According to Bangalore and Bhatt, the finding of a lower risk of death and stroke with CABG versus PCI could be due to residual confounding.

“Although the superiority of CABG over PCI over short-term follow-up in the ACS cohort is difficult to explain, it is possible that inability to identify the true culprit lesion in diabetic non–ST-segment elevation myocardial infarction patients undergoing PCI results in less protection against recurrent ischemic events than does complete revascularization,” they write. Regardless, they agree with the registry authors that a randomized trial is needed.

  • Ramanathan K, Abel JG, Park JE, et al. Surgical versus percutaneous coronary revascularization in patients with diabetes and acute coronary syndromes. J Am Coll Cardiol. 2017;70:2995-3006.

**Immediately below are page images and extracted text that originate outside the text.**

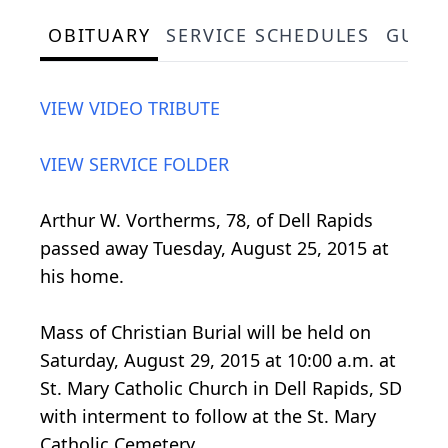
OBITUARY
SERVICE SCHEDULES
GUES
VIEW VIDEO TRIBUTE
VIEW SERVICE FOLDER
Arthur W. Vortherms, 78, of Dell Rapids
passed away Tuesday, August 25, 2015 at
his home.
Mass of Christian Burial will be held on
Saturday, August 29, 2015 at 10:00 a.m. at
St. Mary Catholic Church in Dell Rapids, SD
with interment to follow at the St. Mary
Catholic Cemetery.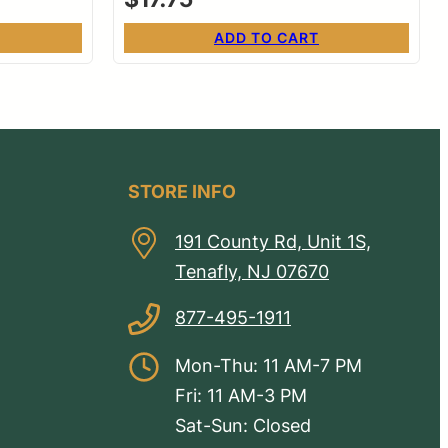
ADD TO CART
STORE INFO
191 County Rd, Unit 1S,
Tenafly, NJ 07670
877-495-1911
Mon-Thu: 11 AM-7 PM
Fri: 11 AM-3 PM
Sat-Sun: Closed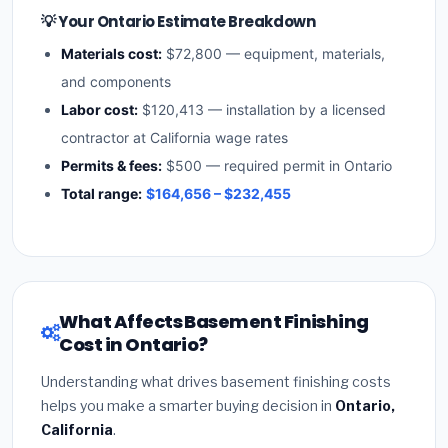
💡 Your Ontario Estimate Breakdown
Materials cost:
$72,800 — equipment, materials,
and components
Labor cost:
$120,413 — installation by a licensed
contractor at California wage rates
Permits & fees:
$500 — required permit in Ontario
Total range:
$164,656 – $232,455
What Affects Basement Finishing
Cost in Ontario?
Understanding what drives basement finishing costs
helps you make a smarter buying decision in
Ontario,
California
.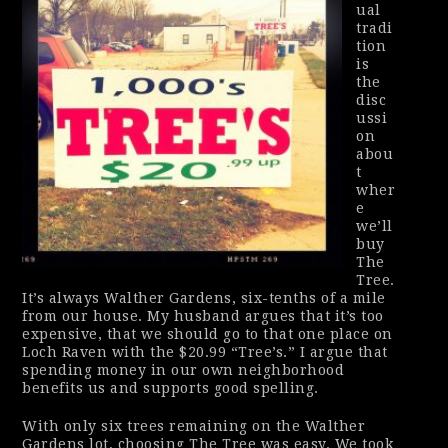
ual
tradi
tion
is
the
disc
ussi
on
abou
t
wher
e
we’ll
buy
The
Tree.
It’s always Walther Gardens, six-tenths of a mile
from our house. My husband argues that it’s too
expensive, that we should go to that one place on
Loch Raven with the $20.99 “Tree’s.” I argue that
spending money in our own neighborhood
benefits us and supports good spelling.
With only six trees remaining on the Walther
Gardens lot, choosing The Tree was easy. We took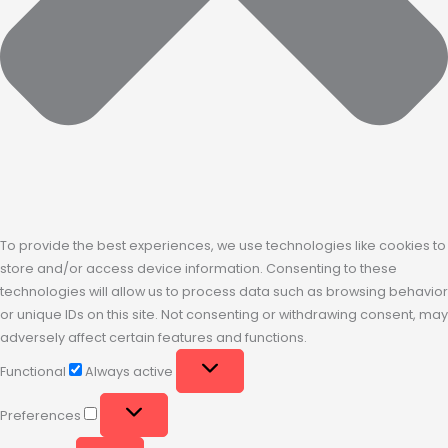
To provide the best experiences, we use technologies like cookies to
store and/or access device information. Consenting to these
technologies will allow us to process data such as browsing behavior
or unique IDs on this site. Not consenting or withdrawing consent, may
adversely affect certain features and functions.
Functional
Always active
Preferences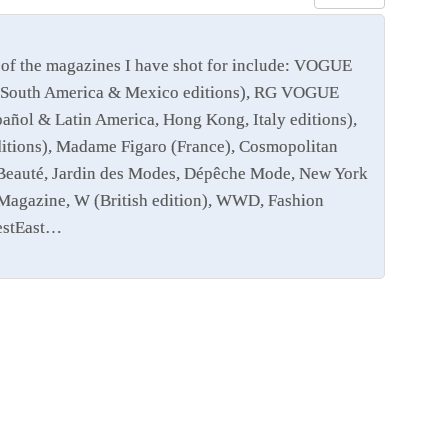
of the magazines I have shot for include: VOGUE
 and South America & Mexico editions), RG VOGUE
añol & Latin America, Hong Kong, Italy editions),
editions), Madame Figaro (France), Cosmopolitan
e Beauté, Jardin des Modes, Dépêche Mode, New York
Magazine, W (British edition), WWD, Fashion
WestEast…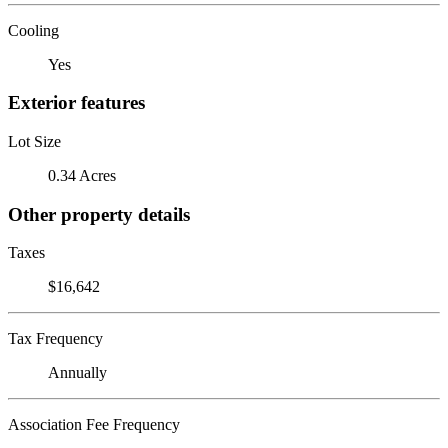
Cooling
Yes
Exterior features
Lot Size
0.34 Acres
Other property details
Taxes
$16,642
Tax Frequency
Annually
Association Fee Frequency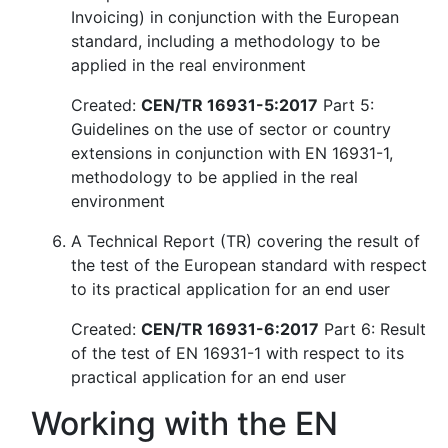
Invoicing) in conjunction with the European
standard, including a methodology to be
applied in the real environment
Created:
CEN/TR 16931-5:2017
Part 5:
Guidelines on the use of sector or country
extensions in conjunction with EN 16931-1,
methodology to be applied in the real
environment
A Technical Report (TR) covering the result of
the test of the European standard with respect
to its practical application for an end user
Created:
CEN/TR 16931-6:2017
Part 6: Result
of the test of EN 16931-1 with respect to its
practical application for an end user
Working with the EN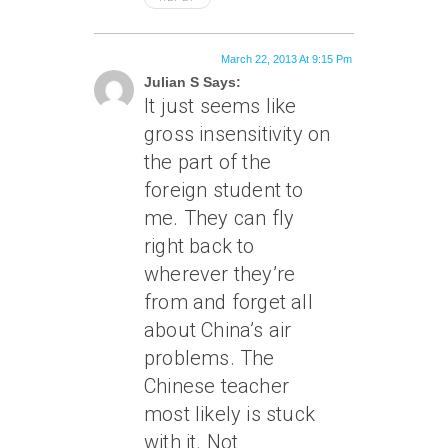
March 22, 2013 At 9:15 Pm
Julian S Says:
It just seems like
gross insensitivity on
the part of the
foreign student to
me. They can fly
right back to
wherever they’re
from and forget all
about China’s air
problems. The
Chinese teacher
most likely is stuck
with it. Not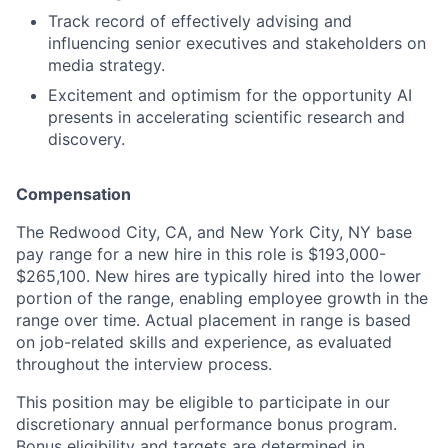
Track record of effectively advising and
influencing senior executives and stakeholders on
media strategy.
Excitement and optimism for the opportunity AI
presents in accelerating scientific research and
discovery.
Compensation
The Redwood City, CA, and New York City, NY base
pay range for a new hire in this role is $193,000-
$265,100. New hires are typically hired into the lower
portion of the range, enabling employee growth in the
range over time. Actual placement in range is based
on job-related skills and experience, as evaluated
throughout the interview process.
This position may be eligible to participate in our
discretionary annual performance bonus program.
Bonus eligibility and targets are determined in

  • Bangalore S, Bhatt DL. Do we need a trial of DES versus CABG surgery in diabetic patients with ACS? J Am Coll Cardiol. 2017;70:3007-3009.

  • Ramanathan reports no relevant conflicts of interest.
  • Bangalore has served on the advisory boards for Abbott Vascular, Daiichi-Sankyo, the Medicines Company, Pfizer, and Amgen; received research grant support from Abbott Vascular, the National Heart, Lung, and Blood Institute; and received honoraria Abbott Vascular, Daiichi-Sankyo, Merck, Abbott, Pfizer, Boehringer Ingelheim, and AstraZeneca.
  • Bhatt reports relationships with numerous pharmaceutical and device companies.